◆ Exercise objective
Every record below, from first to last, should be copied exactly; leave the pictures out.

*** Opening of Provided entries ***

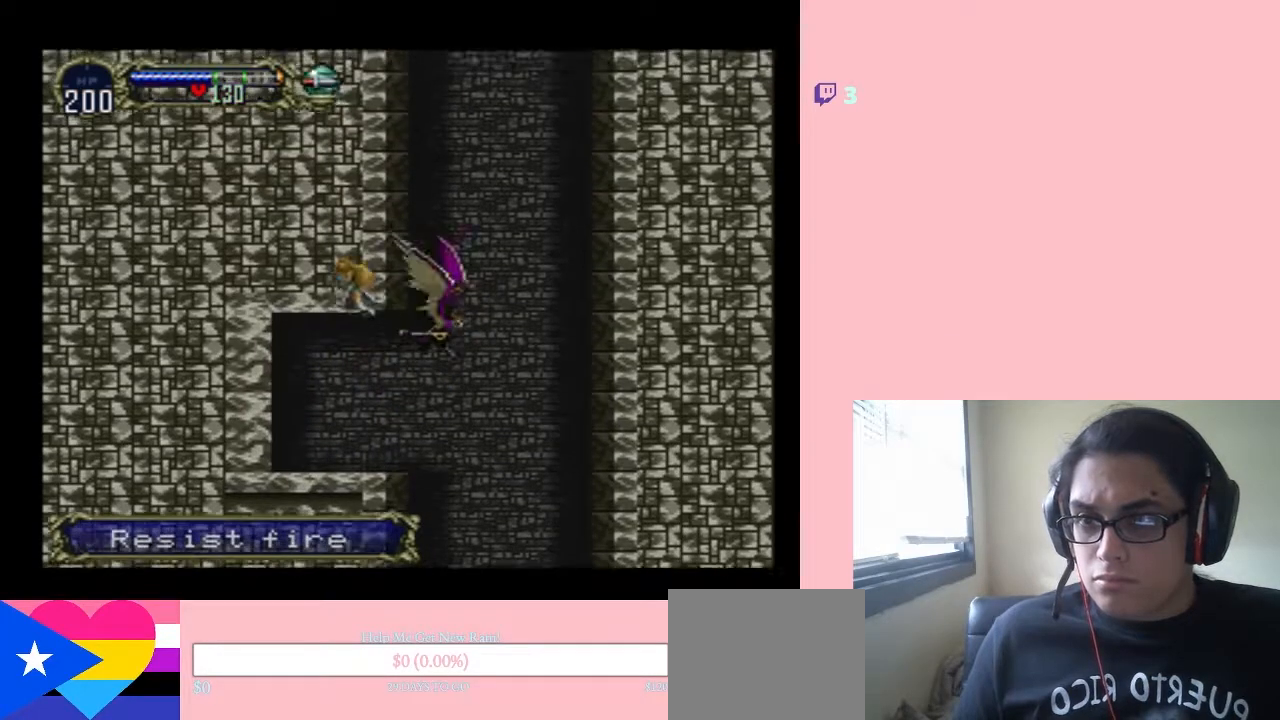
{"dt_ms": 500, "buttons": ["R1", "DPAD_UP"], "left_stick": "center", "right_stick": "center", "events": []}
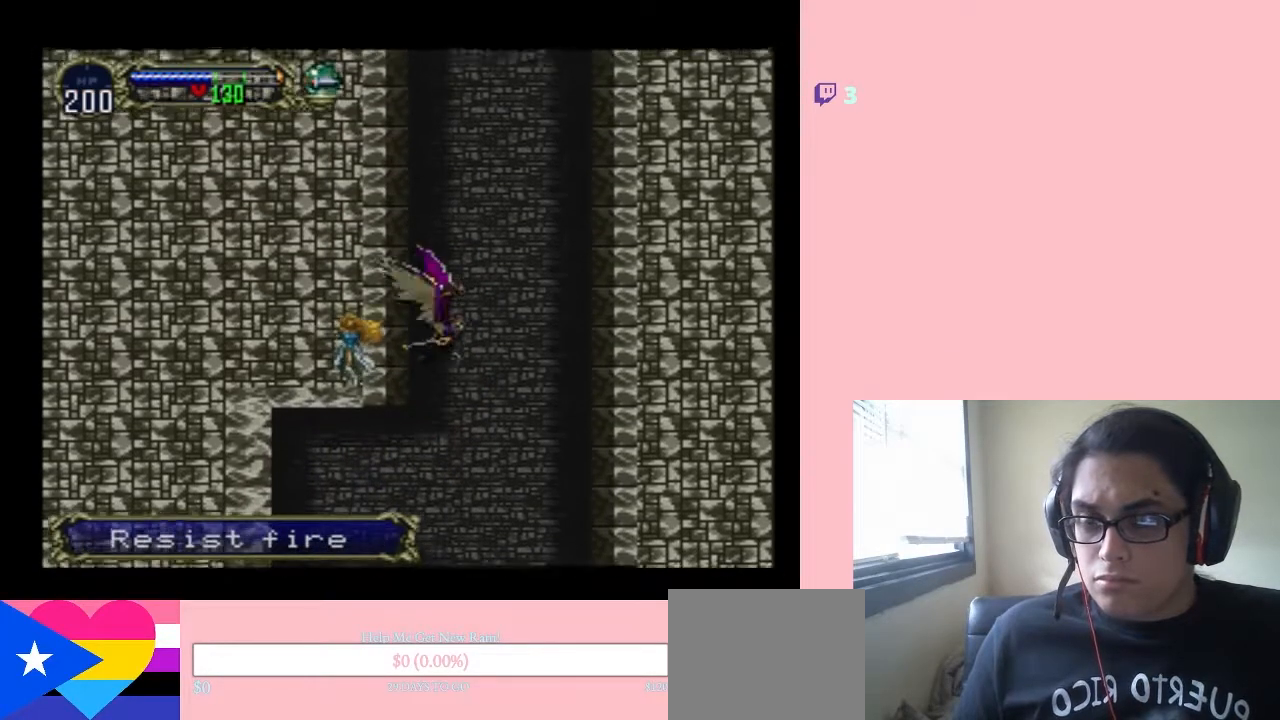
{"dt_ms": 500, "buttons": ["R1", "DPAD_UP"], "left_stick": "center", "right_stick": "center", "events": []}
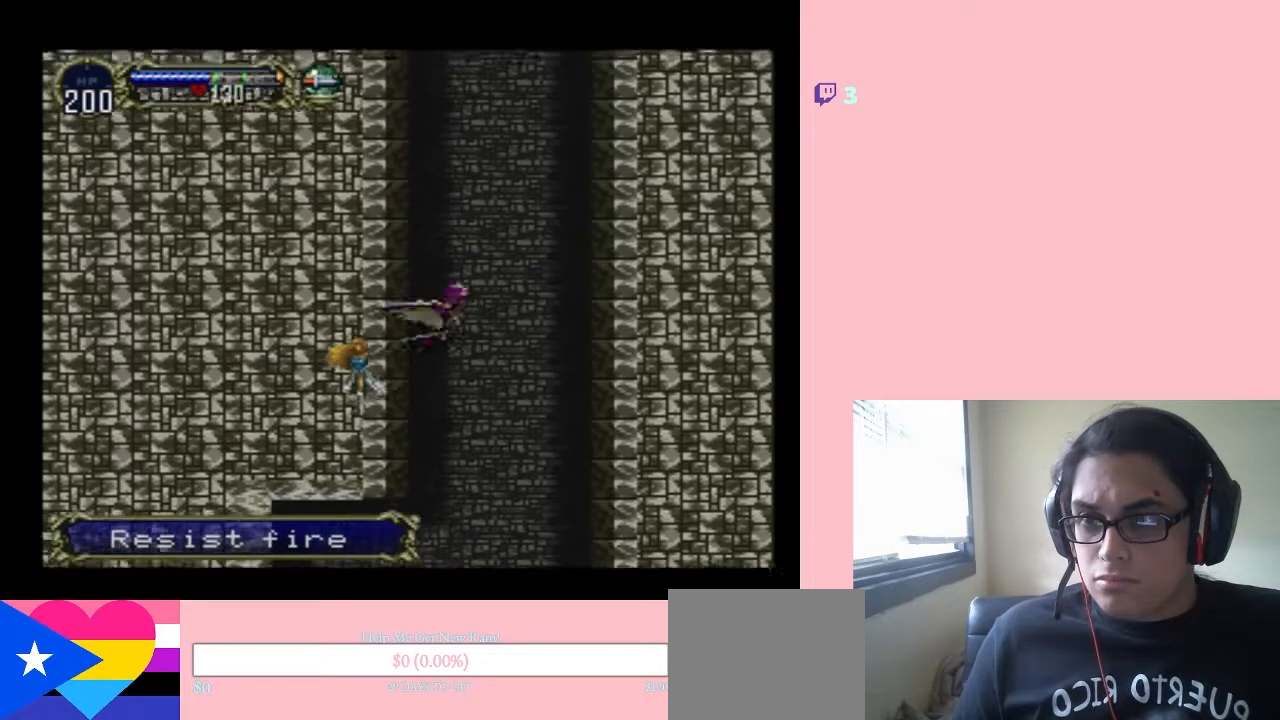
{"dt_ms": 500, "buttons": ["R1", "DPAD_UP"], "left_stick": "center", "right_stick": "center", "events": []}
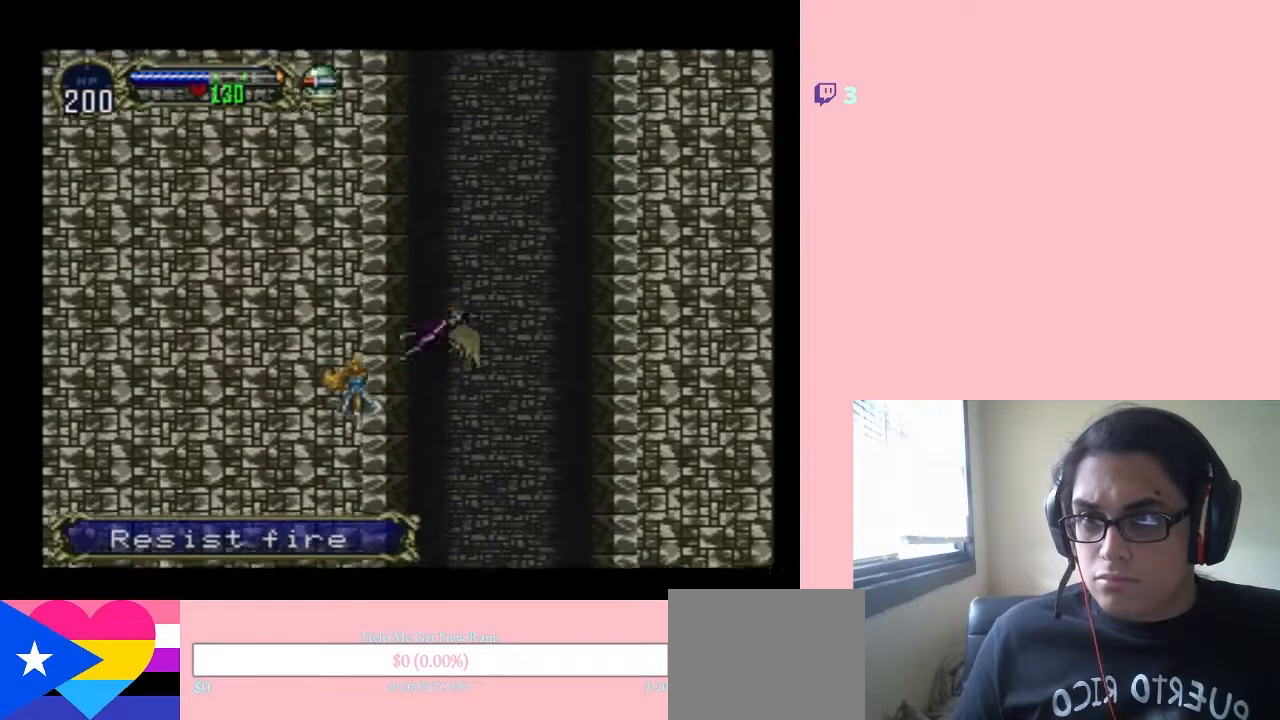
{"dt_ms": 500, "buttons": ["R1", "DPAD_UP"], "left_stick": "center", "right_stick": "center", "events": []}
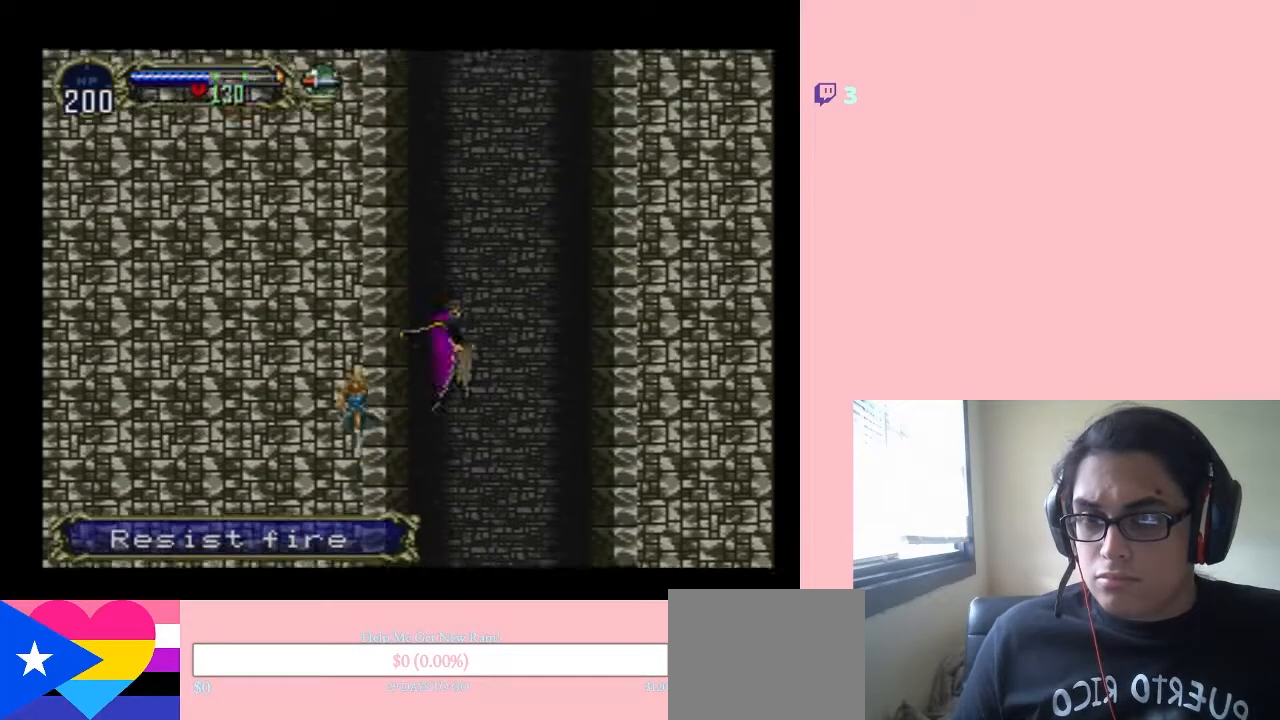
{"dt_ms": 500, "buttons": ["R1", "DPAD_UP"], "left_stick": "center", "right_stick": "center", "events": []}
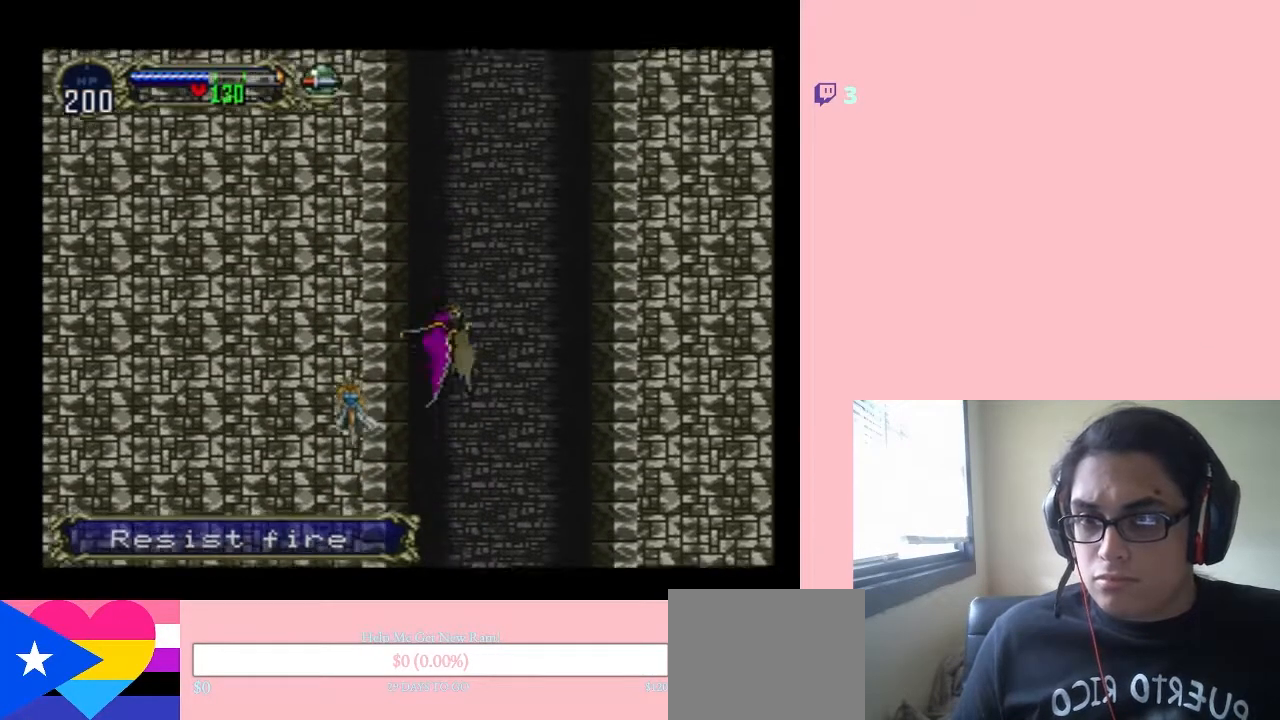
{"dt_ms": 500, "buttons": ["R1", "DPAD_UP"], "left_stick": "center", "right_stick": "center", "events": []}
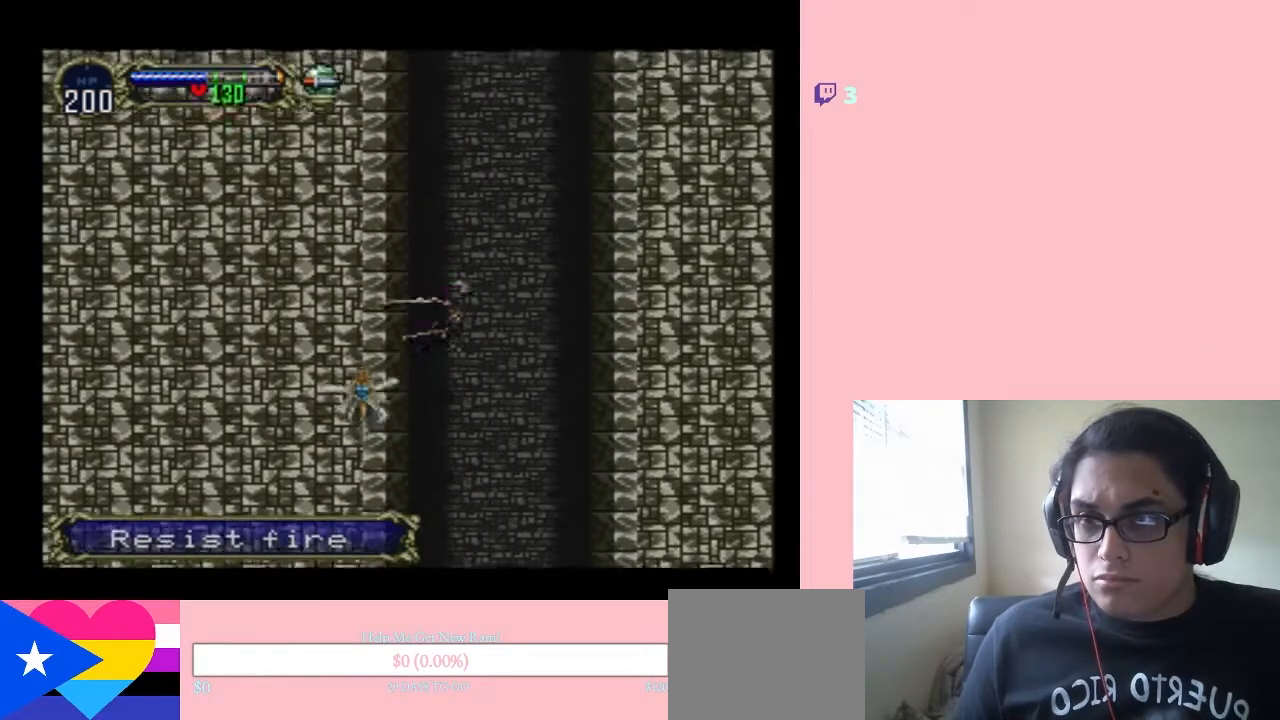
{"dt_ms": 500, "buttons": ["R1", "DPAD_UP"], "left_stick": "center", "right_stick": "center", "events": []}
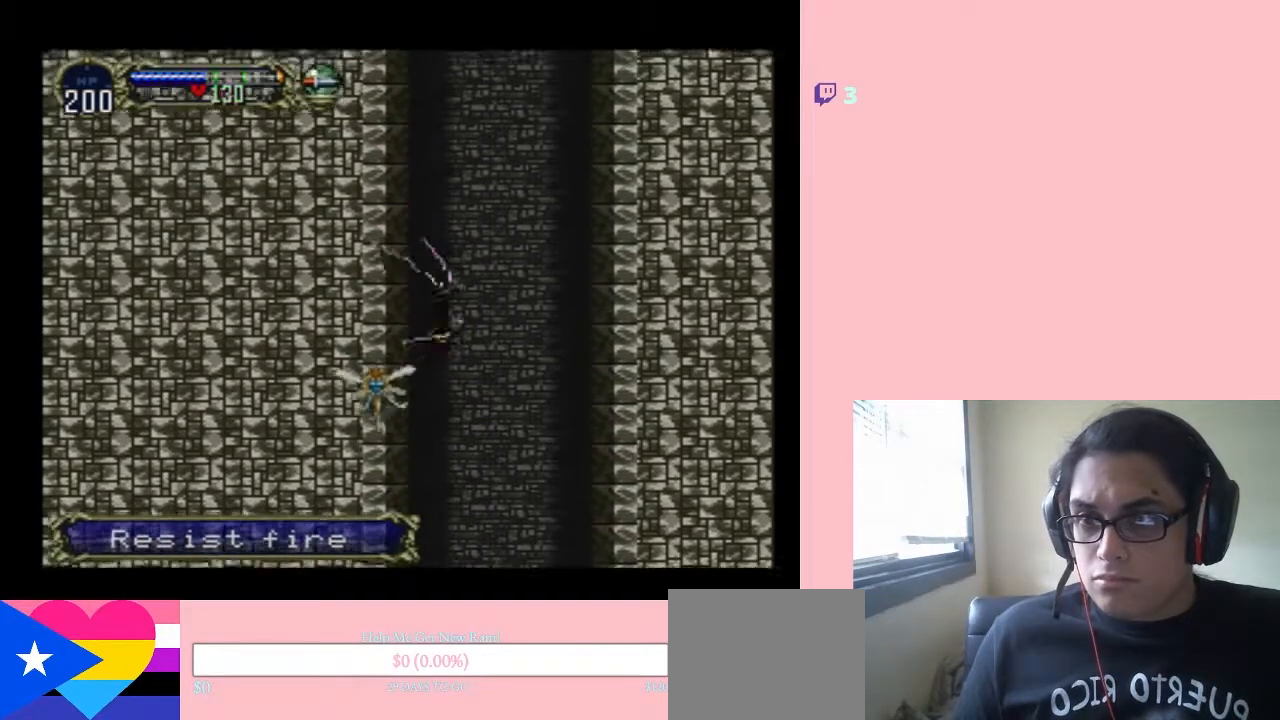
{"dt_ms": 500, "buttons": ["R1", "DPAD_UP"], "left_stick": "center", "right_stick": "center", "events": []}
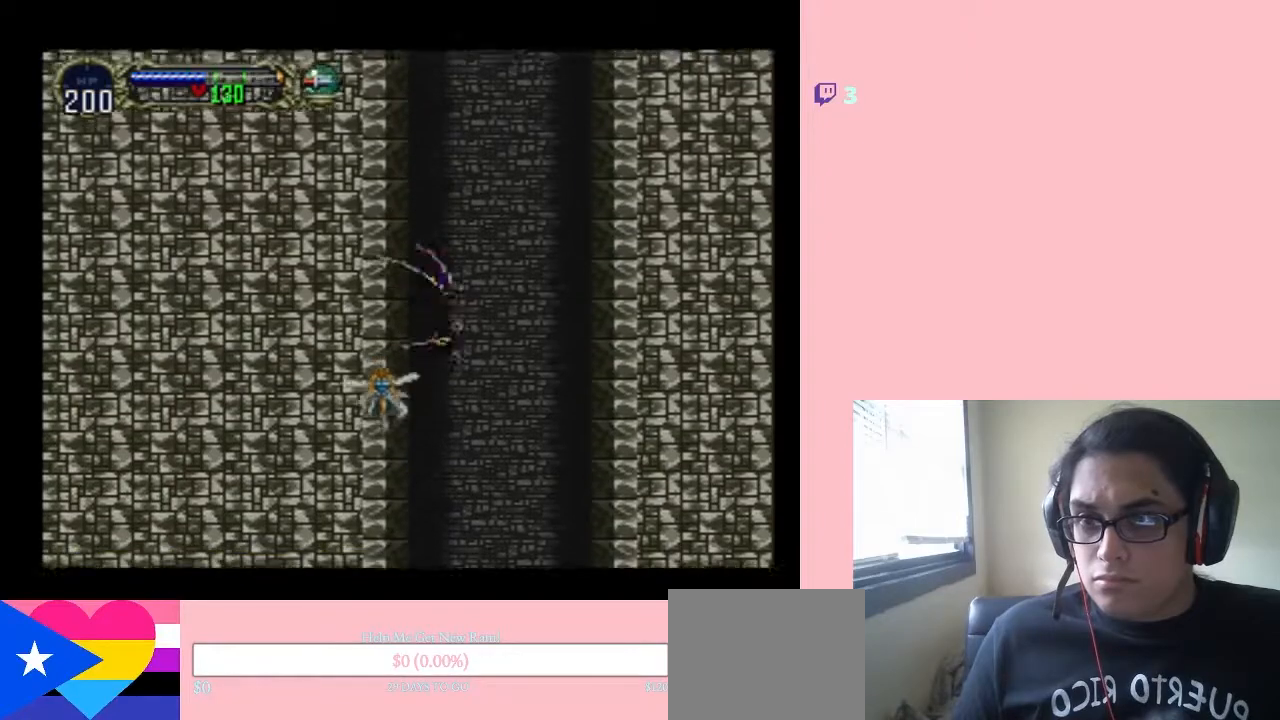
{"dt_ms": 500, "buttons": ["R1", "DPAD_UP"], "left_stick": "center", "right_stick": "center", "events": []}
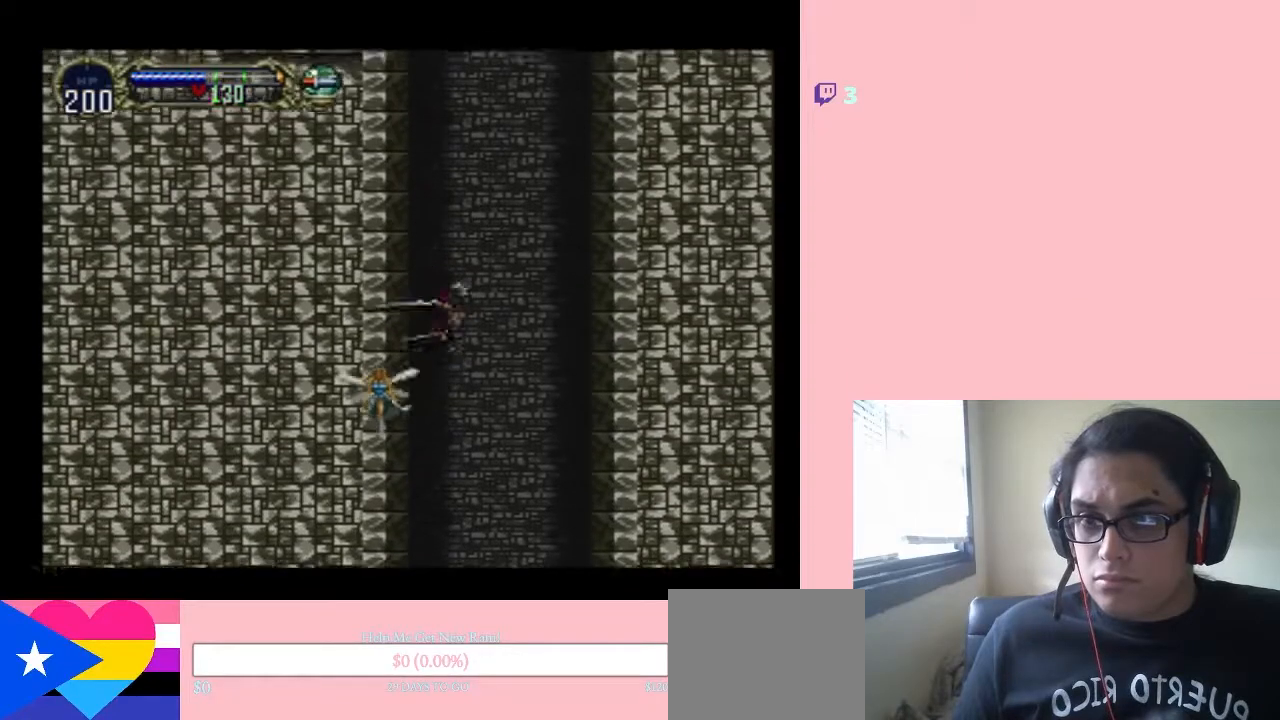
{"dt_ms": 500, "buttons": ["R1", "DPAD_UP"], "left_stick": "center", "right_stick": "center", "events": []}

*** Close of Provided entries ***

◆ Output for this exercise
{"dt_ms": 500, "buttons": ["R1", "DPAD_UP"], "left_stick": "center", "right_stick": "center", "events": []}
{"dt_ms": 500, "buttons": ["R1", "DPAD_UP"], "left_stick": "center", "right_stick": "center", "events": []}
{"dt_ms": 500, "buttons": ["R1", "DPAD_UP"], "left_stick": "center", "right_stick": "center", "events": []}
{"dt_ms": 500, "buttons": ["R1", "DPAD_UP"], "left_stick": "center", "right_stick": "center", "events": []}
{"dt_ms": 500, "buttons": ["R1", "DPAD_UP"], "left_stick": "center", "right_stick": "center", "events": []}
{"dt_ms": 500, "buttons": ["R1", "DPAD_UP"], "left_stick": "center", "right_stick": "center", "events": []}
{"dt_ms": 500, "buttons": ["R1", "DPAD_UP"], "left_stick": "center", "right_stick": "center", "events": []}
{"dt_ms": 500, "buttons": ["R1", "DPAD_UP"], "left_stick": "center", "right_stick": "center", "events": []}
{"dt_ms": 500, "buttons": ["R1", "DPAD_UP"], "left_stick": "center", "right_stick": "center", "events": []}
{"dt_ms": 500, "buttons": ["R1", "DPAD_UP"], "left_stick": "center", "right_stick": "center", "events": []}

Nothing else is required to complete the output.